▸ **Records for processing**
++++++
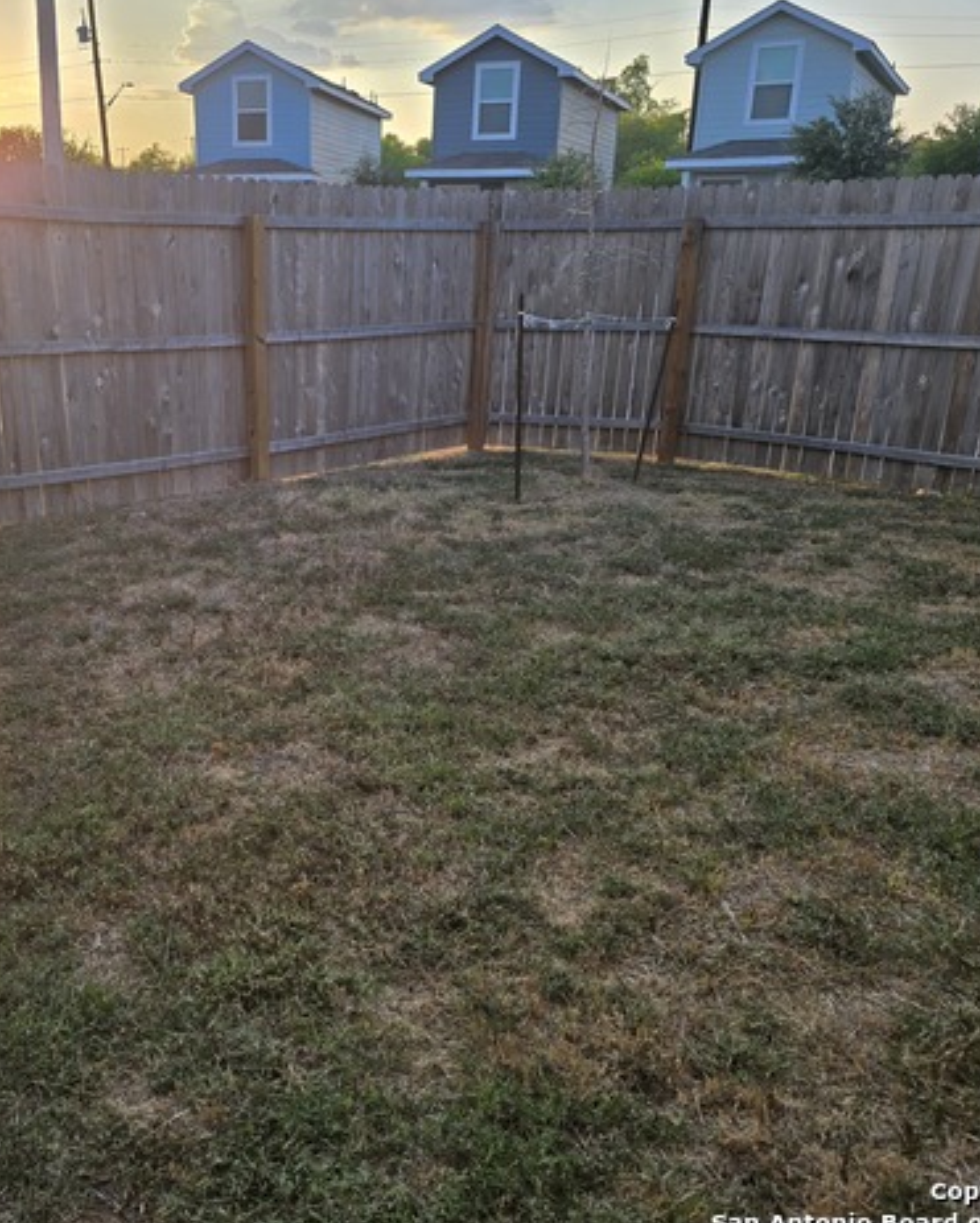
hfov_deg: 46.1
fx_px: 1123
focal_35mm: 31
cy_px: 605
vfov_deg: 57.1
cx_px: 296
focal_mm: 6.3
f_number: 1.7
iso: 12
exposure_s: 1/243
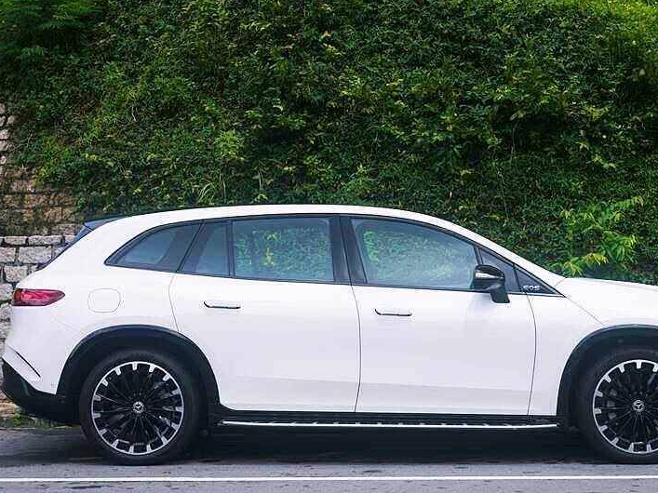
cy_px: 216
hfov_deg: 25.0
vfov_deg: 18.9
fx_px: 1482
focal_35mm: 78
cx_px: 378
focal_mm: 56
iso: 100
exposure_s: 1/160
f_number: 5
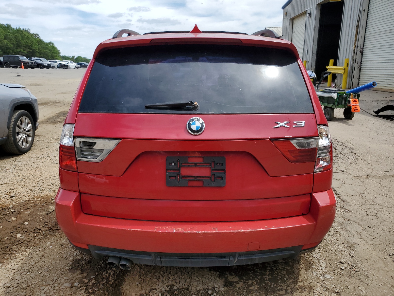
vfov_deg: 53.1
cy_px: 148
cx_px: 197
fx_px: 296
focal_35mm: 26
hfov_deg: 67.3
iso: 50
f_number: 1.5
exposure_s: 1/2500
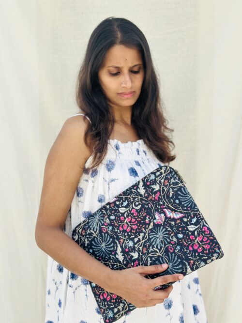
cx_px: 121
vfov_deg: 39.7
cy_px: 162
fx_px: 448
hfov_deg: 30.3
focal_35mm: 48
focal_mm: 6.86
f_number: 1.78
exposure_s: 1/2976
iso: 100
++++++
▸ **Job**
With the pictures excluded, the records are to be reproduced exactly.

▸ **Answer to this exercise**
hfov_deg: 46.1
fx_px: 1123
focal_35mm: 31
cy_px: 605
vfov_deg: 57.1
cx_px: 296
focal_mm: 6.3
f_number: 1.7
iso: 12
exposure_s: 1/243
cy_px: 216
hfov_deg: 25.0
vfov_deg: 18.9
fx_px: 1482
focal_35mm: 78
cx_px: 378
focal_mm: 56
iso: 100
exposure_s: 1/160
f_number: 5
vfov_deg: 53.1
cy_px: 148
cx_px: 197
fx_px: 296
focal_35mm: 26
hfov_deg: 67.3
iso: 50
f_number: 1.5
exposure_s: 1/2500
cx_px: 121
vfov_deg: 39.7
cy_px: 162
fx_px: 448
hfov_deg: 30.3
focal_35mm: 48
focal_mm: 6.86
f_number: 1.78
exposure_s: 1/2976
iso: 100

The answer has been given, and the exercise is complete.